Exercise brief: In the records that follow, count the lines where the string "github" appears, and give the count with nothing added.

Exercise input:
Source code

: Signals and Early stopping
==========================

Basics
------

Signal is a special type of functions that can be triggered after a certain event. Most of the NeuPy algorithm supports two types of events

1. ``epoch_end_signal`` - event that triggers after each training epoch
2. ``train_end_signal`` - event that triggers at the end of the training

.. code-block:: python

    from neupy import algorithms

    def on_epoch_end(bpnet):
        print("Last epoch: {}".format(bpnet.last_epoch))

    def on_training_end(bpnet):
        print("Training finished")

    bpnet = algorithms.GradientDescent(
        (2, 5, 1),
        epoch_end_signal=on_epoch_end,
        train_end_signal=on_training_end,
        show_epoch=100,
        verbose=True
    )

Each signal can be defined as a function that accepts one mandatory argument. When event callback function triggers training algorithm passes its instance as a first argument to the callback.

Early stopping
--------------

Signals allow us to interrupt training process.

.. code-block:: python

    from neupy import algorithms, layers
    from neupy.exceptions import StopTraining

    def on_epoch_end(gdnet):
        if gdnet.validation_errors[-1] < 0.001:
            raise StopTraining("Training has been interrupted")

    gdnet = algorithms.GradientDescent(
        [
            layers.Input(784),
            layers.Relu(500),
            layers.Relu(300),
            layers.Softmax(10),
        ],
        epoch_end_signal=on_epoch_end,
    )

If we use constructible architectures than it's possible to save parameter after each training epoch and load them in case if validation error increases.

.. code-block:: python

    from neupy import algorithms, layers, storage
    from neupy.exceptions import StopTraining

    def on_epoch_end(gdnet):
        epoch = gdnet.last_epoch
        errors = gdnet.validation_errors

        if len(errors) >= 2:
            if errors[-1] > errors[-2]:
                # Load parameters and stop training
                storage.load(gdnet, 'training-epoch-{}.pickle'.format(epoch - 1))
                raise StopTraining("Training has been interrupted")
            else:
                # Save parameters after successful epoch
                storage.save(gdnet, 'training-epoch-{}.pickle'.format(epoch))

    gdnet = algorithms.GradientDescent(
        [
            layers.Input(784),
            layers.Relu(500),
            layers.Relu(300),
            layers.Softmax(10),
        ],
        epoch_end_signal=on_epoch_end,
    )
==
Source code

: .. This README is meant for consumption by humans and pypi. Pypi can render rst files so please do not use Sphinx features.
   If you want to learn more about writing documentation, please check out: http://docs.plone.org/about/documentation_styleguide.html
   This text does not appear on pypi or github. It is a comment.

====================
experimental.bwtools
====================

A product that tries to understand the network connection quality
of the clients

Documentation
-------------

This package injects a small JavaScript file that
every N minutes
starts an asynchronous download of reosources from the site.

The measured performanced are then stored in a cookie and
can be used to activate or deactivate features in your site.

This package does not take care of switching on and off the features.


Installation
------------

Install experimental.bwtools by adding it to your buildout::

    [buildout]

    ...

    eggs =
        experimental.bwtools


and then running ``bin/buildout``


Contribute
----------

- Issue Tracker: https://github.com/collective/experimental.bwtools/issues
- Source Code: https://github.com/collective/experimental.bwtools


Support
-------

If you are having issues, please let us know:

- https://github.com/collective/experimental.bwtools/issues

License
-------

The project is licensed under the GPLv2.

Answer to this exercise: 4